Without dropping or altering a single word, give the listing again.

═══ Given information

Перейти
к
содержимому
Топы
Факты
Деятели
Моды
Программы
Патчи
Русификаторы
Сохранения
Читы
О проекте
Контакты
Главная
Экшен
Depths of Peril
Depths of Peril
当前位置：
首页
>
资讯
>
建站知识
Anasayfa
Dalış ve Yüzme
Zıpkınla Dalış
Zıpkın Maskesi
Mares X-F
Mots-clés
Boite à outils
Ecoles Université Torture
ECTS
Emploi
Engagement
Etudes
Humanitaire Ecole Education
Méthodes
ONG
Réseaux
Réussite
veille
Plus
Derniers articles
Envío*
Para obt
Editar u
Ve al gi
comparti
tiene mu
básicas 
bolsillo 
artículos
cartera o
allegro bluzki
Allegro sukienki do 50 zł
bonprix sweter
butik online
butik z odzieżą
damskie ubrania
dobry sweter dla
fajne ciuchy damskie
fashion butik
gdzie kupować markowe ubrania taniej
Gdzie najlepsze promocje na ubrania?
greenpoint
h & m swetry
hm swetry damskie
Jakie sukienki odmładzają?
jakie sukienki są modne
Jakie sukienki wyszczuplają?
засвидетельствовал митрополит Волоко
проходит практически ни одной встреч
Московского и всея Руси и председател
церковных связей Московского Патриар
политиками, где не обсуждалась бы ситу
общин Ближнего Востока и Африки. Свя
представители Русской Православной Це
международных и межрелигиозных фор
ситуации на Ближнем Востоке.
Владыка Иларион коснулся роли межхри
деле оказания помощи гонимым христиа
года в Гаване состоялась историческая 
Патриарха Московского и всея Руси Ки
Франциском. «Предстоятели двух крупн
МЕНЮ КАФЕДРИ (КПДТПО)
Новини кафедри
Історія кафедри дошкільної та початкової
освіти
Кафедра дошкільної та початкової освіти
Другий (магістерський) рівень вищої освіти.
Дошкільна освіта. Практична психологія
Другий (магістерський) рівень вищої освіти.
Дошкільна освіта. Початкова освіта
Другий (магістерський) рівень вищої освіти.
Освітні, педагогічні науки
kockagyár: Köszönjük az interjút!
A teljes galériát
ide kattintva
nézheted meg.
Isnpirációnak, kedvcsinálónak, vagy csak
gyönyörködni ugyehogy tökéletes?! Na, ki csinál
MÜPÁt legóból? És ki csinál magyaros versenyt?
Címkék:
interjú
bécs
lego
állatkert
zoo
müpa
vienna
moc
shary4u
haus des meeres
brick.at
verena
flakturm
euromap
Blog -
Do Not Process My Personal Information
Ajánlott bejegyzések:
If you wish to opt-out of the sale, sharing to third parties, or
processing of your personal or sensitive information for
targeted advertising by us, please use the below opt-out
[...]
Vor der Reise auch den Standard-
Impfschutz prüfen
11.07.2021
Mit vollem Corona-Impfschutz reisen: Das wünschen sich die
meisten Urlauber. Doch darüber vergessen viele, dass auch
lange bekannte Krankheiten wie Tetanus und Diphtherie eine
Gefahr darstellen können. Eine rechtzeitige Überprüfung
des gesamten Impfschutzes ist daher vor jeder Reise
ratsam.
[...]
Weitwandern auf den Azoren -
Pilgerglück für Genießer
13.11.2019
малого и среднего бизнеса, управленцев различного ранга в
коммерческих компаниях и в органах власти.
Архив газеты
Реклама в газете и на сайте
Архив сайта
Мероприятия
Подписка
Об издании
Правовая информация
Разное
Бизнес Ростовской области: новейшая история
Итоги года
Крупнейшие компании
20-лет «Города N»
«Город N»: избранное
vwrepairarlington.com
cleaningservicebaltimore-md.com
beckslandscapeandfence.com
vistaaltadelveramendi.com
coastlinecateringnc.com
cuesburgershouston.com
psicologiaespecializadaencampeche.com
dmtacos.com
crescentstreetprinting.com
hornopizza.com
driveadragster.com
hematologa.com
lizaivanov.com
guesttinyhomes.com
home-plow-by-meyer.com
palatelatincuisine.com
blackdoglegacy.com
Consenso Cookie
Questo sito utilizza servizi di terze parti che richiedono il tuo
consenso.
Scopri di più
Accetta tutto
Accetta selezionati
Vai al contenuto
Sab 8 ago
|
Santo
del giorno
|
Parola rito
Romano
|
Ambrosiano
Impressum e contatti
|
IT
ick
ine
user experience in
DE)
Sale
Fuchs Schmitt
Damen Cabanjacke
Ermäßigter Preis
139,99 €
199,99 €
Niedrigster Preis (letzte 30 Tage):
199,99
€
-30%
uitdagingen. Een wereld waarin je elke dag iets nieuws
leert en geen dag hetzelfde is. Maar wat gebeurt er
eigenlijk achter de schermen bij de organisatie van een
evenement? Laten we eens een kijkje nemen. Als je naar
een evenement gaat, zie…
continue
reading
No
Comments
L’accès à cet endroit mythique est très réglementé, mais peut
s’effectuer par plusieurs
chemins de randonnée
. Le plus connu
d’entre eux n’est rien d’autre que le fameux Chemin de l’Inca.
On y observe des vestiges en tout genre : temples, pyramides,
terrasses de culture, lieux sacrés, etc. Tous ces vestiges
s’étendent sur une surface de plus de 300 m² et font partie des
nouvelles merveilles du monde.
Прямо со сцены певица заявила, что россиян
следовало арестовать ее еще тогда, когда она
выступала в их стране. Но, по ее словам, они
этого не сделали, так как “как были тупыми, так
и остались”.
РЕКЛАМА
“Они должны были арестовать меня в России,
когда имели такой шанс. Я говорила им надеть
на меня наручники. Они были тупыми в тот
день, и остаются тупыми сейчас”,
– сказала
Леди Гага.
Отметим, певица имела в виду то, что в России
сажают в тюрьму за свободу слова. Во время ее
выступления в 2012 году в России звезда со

══════

**Task answer**:
Перейти
к
содержимому
Топы
Факты
Деятели
Моды
Программы
Патчи
Русификаторы
Сохранения
Читы
О проекте
Контакты
Главная
Экшен
Depths of Peril
Depths of Peril
当前位置：
首页
>
资讯
>
建站知识
Anasayfa
Dalış ve Yüzme
Zıpkınla Dalış
Zıpkın Maskesi
Mares X-F
Mots-clés
Boite à outils
Ecoles Université Torture
ECTS
Emploi
Engagement
Etudes
Humanitaire Ecole Education
Méthodes
ONG
Réseaux
Réussite
veille
Plus
Derniers articles
Envío*
Para obt
Editar u
Ve al gi
comparti
tiene mu
básicas 
bolsillo 
artículos
cartera o
allegro bluzki
Allegro sukienki do 50 zł
bonprix sweter
butik online
butik z odzieżą
damskie ubrania
dobry sweter dla
fajne ciuchy damskie
fashion butik
gdzie kupować markowe ubrania taniej
Gdzie najlepsze promocje na ubrania?
greenpoint
h & m swetry
hm swetry damskie
Jakie sukienki odmładzają?
jakie sukienki są modne
Jakie sukienki wyszczuplają?
засвидетельствовал митрополит Волоко
проходит практически ни одной встреч
Московского и всея Руси и председател
церковных связей Московского Патриар
политиками, где не обсуждалась бы ситу
общин Ближнего Востока и Африки. Свя
представители Русской Православной Це
международных и межрелигиозных фор
ситуации на Ближнем Востоке.
Владыка Иларион коснулся роли межхри
деле оказания помощи гонимым христиа
года в Гаване состоялась историческая 
Патриарха Московского и всея Руси Ки
Франциском. «Предстоятели двух крупн
МЕНЮ КАФЕДРИ (КПДТПО)
Новини кафедри
Історія кафедри дошкільної та початкової
освіти
Кафедра дошкільної та початкової освіти
Другий (магістерський) рівень вищої освіти.
Дошкільна освіта. Практична психологія
Другий (магістерський) рівень вищої освіти.
Дошкільна освіта. Початкова освіта
Другий (магістерський) рівень вищої освіти.
Освітні, педагогічні науки
kockagyár: Köszönjük az interjút!
A teljes galériát
ide kattintva
nézheted meg.
Isnpirációnak, kedvcsinálónak, vagy csak
gyönyörködni ugyehogy tökéletes?! Na, ki csinál
MÜPÁt legóból? És ki csinál magyaros versenyt?
Címkék:
interjú
bécs
lego
állatkert
zoo
müpa
vienna
moc
shary4u
haus des meeres
brick.at
verena
flakturm
euromap
Blog -
Do Not Process My Personal Information
Ajánlott bejegyzések:
If you wish to opt-out of the sale, sharing to third parties, or
processing of your personal or sensitive information for
targeted advertising by us, please use the below opt-out
[...]
Vor der Reise auch den Standard-
Impfschutz prüfen
11.07.2021
Mit vollem Corona-Impfschutz reisen: Das wünschen sich die
meisten Urlauber. Doch darüber vergessen viele, dass auch
lange bekannte Krankheiten wie Tetanus und Diphtherie eine
Gefahr darstellen können. Eine rechtzeitige Überprüfung
des gesamten Impfschutzes ist daher vor jeder Reise
ratsam.
[...]
Weitwandern auf den Azoren -
Pilgerglück für Genießer
13.11.2019
малого и среднего бизнеса, управленцев различного ранга в
коммерческих компаниях и в органах власти.
Архив газеты
Реклама в газете и на сайте
Архив сайта
Мероприятия
Подписка
Об издании
Правовая информация
Разное
Бизнес Ростовской области: новейшая история
Итоги года
Крупнейшие компании
20-лет «Города N»
«Город N»: избранное
vwrepairarlington.com
cleaningservicebaltimore-md.com
beckslandscapeandfence.com
vistaaltadelveramendi.com
coastlinecateringnc.com
cuesburgershouston.com
psicologiaespecializadaencampeche.com
dmtacos.com
crescentstreetprinting.com
hornopizza.com
driveadragster.com
hematologa.com
lizaivanov.com
guesttinyhomes.com
home-plow-by-meyer.com
palatelatincuisine.com
blackdoglegacy.com
Consenso Cookie
Questo sito utilizza servizi di terze parti che richiedono il tuo
consenso.
Scopri di più
Accetta tutto
Accetta selezionati
Vai al contenuto
Sab 8 ago
|
Santo
del giorno
|
Parola rito
Romano
|
Ambrosiano
Impressum e contatti
|
IT
ick
ine
user experience in
DE)
Sale
Fuchs Schmitt
Damen Cabanjacke
Ermäßigter Preis
139,99 €
199,99 €
Niedrigster Preis (letzte 30 Tage):
199,99
€
-30%
uitdagingen. Een wereld waarin je elke dag iets nieuws
leert en geen dag hetzelfde is. Maar wat gebeurt er
eigenlijk achter de schermen bij de organisatie van een
evenement? Laten we eens een kijkje nemen. Als je naar
een evenement gaat, zie…
continue
reading
No
Comments
L’accès à cet endroit mythique est très réglementé, mais peut
s’effectuer par plusieurs
chemins de randonnée
. Le plus connu
d’entre eux n’est rien d’autre que le fameux Chemin de l’Inca.
On y observe des vestiges en tout genre : temples, pyramides,
terrasses de culture, lieux sacrés, etc. Tous ces vestiges
s’étendent sur une surface de plus de 300 m² et font partie des
nouvelles merveilles du monde.
Прямо со сцены певица заявила, что россиян
следовало арестовать ее еще тогда, когда она
выступала в их стране. Но, по ее словам, они
этого не сделали, так как “как были тупыми, так
и остались”.
РЕКЛАМА
“Они должны были арестовать меня в России,
когда имели такой шанс. Я говорила им надеть
на меня наручники. Они были тупыми в тот
день, и остаются тупыми сейчас”,
– сказала
Леди Гага.
Отметим, певица имела в виду то, что в России
сажают в тюрьму за свободу слова. Во время ее
выступления в 2012 году в России звезда со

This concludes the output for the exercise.